NATO officer shows Ukrainian soldier: ‘Time is running out – it's time to fight.’
“I said to the Ukrainians last year, when I drove 11 hours to be given a list – I said, I am not Amazon.” Do these words by Ben Wallace (British Minister of Defence), reported by Sky News, mark a shift in tone from the Government?
Heretofore, the United Kingdom has distinguished itself in its enthusiastic commitment to the Ukrainian cause. Boris Johnson, in particular, seemed hardly able to keep himself away from the streets of Kiev. As the British Foreign Policy Group noted in February:
“The UK’s material contribution is second only to that of the US. And, beyond Ukraine’s immediate neighbours (and potentially Russia’s next victims) Poland and the Baltic states, elite and public opinion in the UK has been most strongly supportive of the people and the armed forces of Ukraine.”

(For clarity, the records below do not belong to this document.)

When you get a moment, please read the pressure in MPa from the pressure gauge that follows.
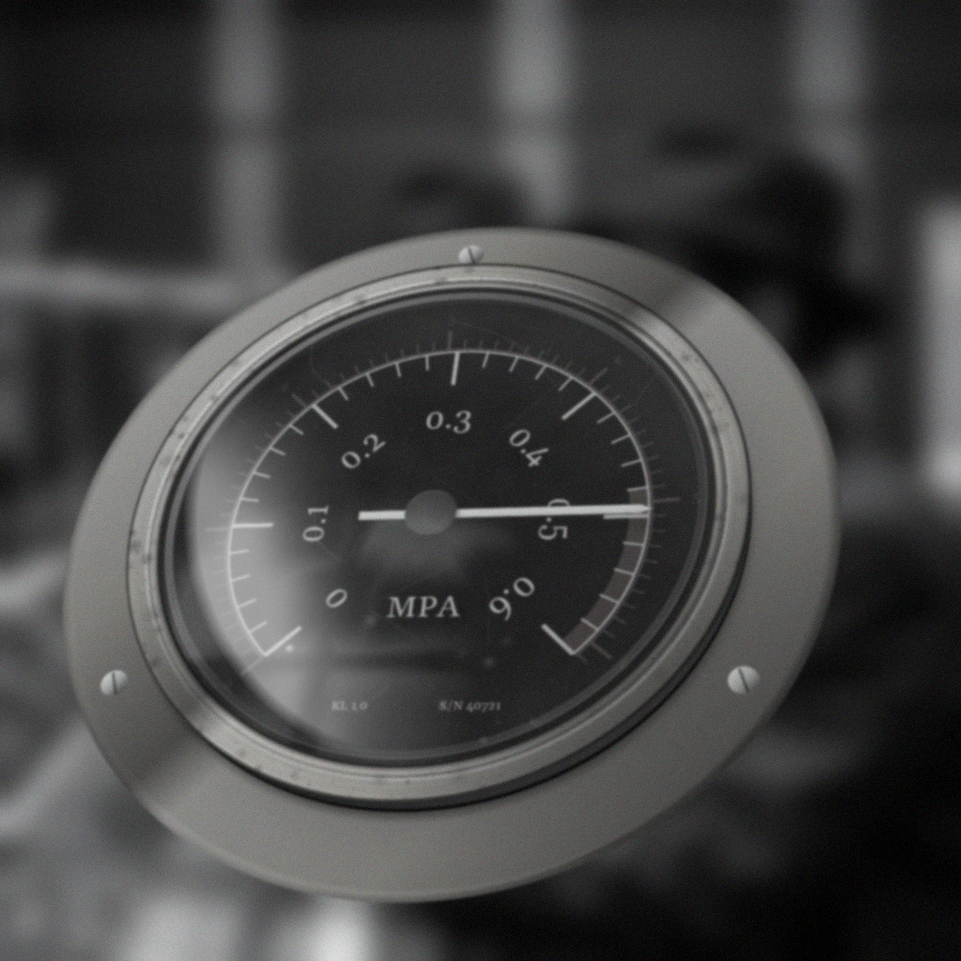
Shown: 0.5 MPa
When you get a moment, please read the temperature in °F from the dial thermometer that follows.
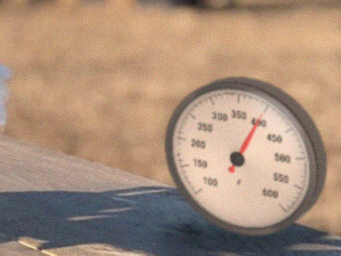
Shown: 400 °F
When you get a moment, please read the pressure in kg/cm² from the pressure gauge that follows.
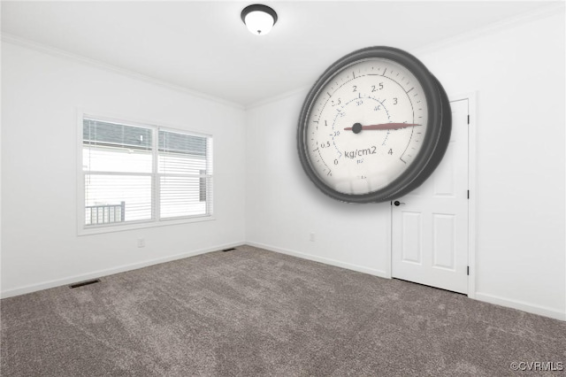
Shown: 3.5 kg/cm²
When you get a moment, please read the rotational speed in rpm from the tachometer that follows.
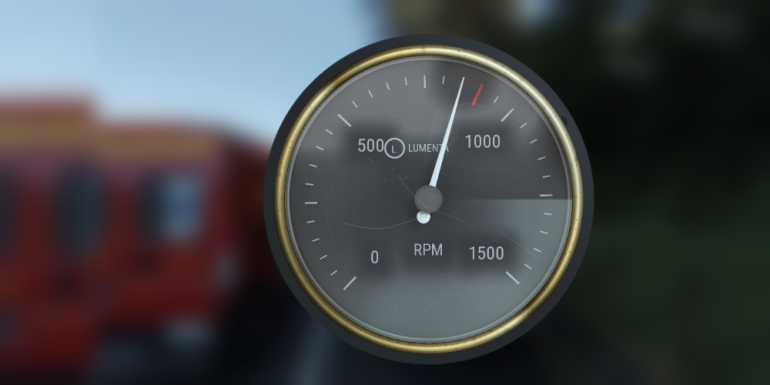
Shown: 850 rpm
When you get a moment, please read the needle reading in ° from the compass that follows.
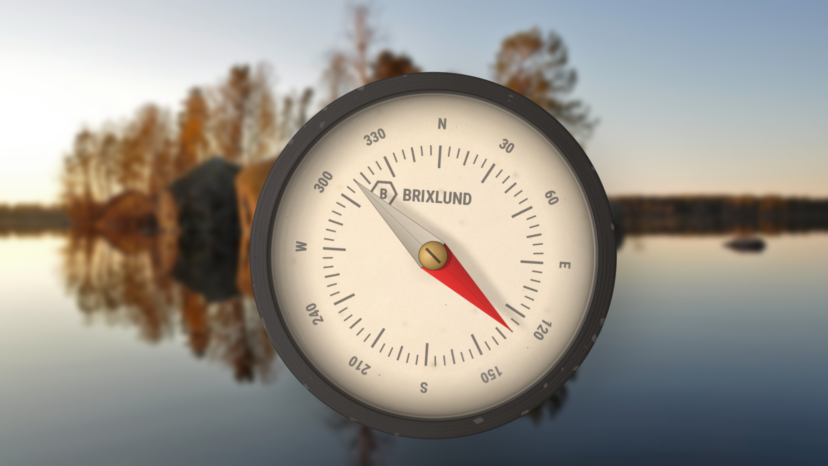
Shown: 130 °
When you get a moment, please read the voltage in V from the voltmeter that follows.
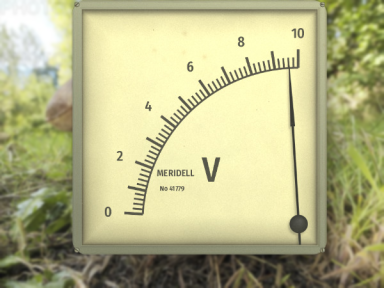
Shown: 9.6 V
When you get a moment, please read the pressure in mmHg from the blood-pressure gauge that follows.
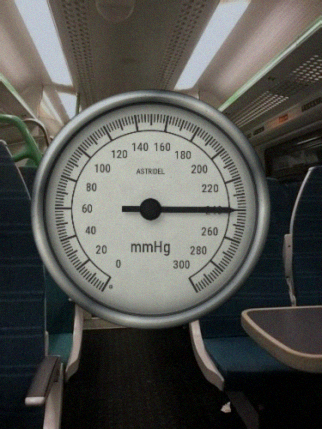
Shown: 240 mmHg
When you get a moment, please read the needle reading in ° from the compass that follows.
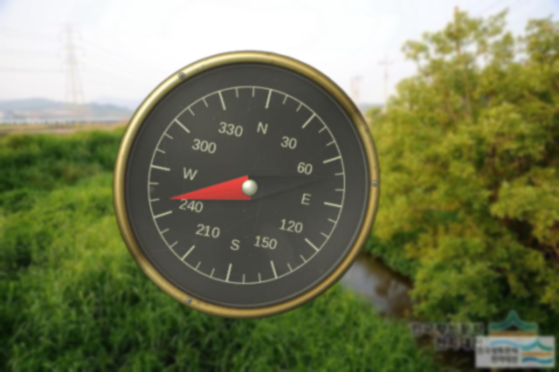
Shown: 250 °
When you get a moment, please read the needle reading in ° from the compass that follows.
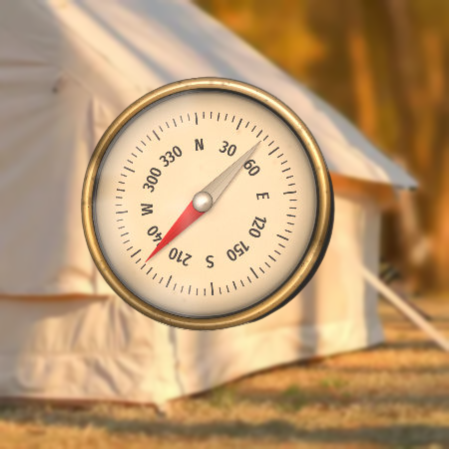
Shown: 230 °
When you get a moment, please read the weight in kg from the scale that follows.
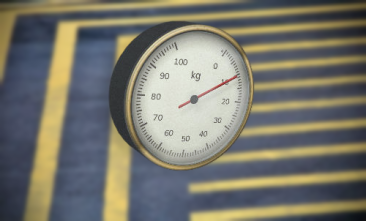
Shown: 10 kg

As far as domestic politics goes, there isn’t any apparent cause for that enthusiasm to have waned. And indeed, government sources insist that it hasn’t.

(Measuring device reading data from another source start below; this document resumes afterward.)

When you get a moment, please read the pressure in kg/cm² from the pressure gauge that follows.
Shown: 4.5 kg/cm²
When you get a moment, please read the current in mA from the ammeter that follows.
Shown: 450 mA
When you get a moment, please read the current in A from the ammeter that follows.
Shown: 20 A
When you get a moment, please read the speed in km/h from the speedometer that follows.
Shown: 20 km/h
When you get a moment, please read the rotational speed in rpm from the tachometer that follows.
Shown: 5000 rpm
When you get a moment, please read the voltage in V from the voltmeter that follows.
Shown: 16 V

But not every country has the same balance of opinion. In particular the politics of Ukraine in the United States is much more precarious. With a Republican victory in next year’s presidential election a live possibility, the mounting scepticism of Republican politicians and voters towards America’s commitment is extremely significant.
Other crucial nations also need to square their support for Ukraine with more sceptical electorates. In France, the souverainiste Rassemblement National has become a permanent fixture of the presidential run-off; Germany is grappling with the rise of Alternative für Deutschland.
The problem isn’t so much that this represents a surge in active pro-Russian sentiment so much as a disinclination to make expensive commitments to Ukraine at a time of economic difficulty at home.
As a result, even governments which are foursquare behind Kiev themselves need to keep an eye on their electorates. This perhaps helps to explain why the US and Germany have been more resistant than other nations to accelerate Ukraine’s accession to NATO; the FT reports that “other members of the alliance were caught off-guard by the “conservative” US and German stance”.
(America can perhaps also be forgiven, given that it does most of the heavy lifting regarding NATO’s actual military capacity, of treating warily any enthusiasm from nations which barely manage the two per cent spending commitment, or miss it entirely, for writing cheques it would fall largely to Washington to cash.)
This puts the rest of Wallace’s remarks in some useful context. “There is a slight word of caution here, which is that whether we like it or not people want to see gratitude”, he said, adding:
“My counsel to the Ukrainians is sometimes you’re persuading countries to give up their own stocks and yes the war is a noble war and yes we see it as you doing a war for – not just yourself – but our freedoms.
“But sometimes you’ve got to persuade lawmakers on the Hill in America, you’ve got to persuade doubting politicians in other countries that you know that it’s worth it and it’s worthwhile and that they’re getting something for it.
“And whether you like that or not, that is just the reality of it.”
It sounds like good advice. Even in the UK, where support is very high and which has at least some pre-existing moral obligation to Ukraine as a signatory of the Budapest Memorandum (which offered guarantees to Ukraine, Kazakhstan, and Belarus in exchange for each surrendering its post-Soviet nuclear weapon stockpiles), the entitled tone employed by some Ukrainian figures when demanding weapons can grate.
How much worse must it play in other countries which don’t have that existing commitment, and where public support for intervention is weaker? – writes ‘Conservative Home’.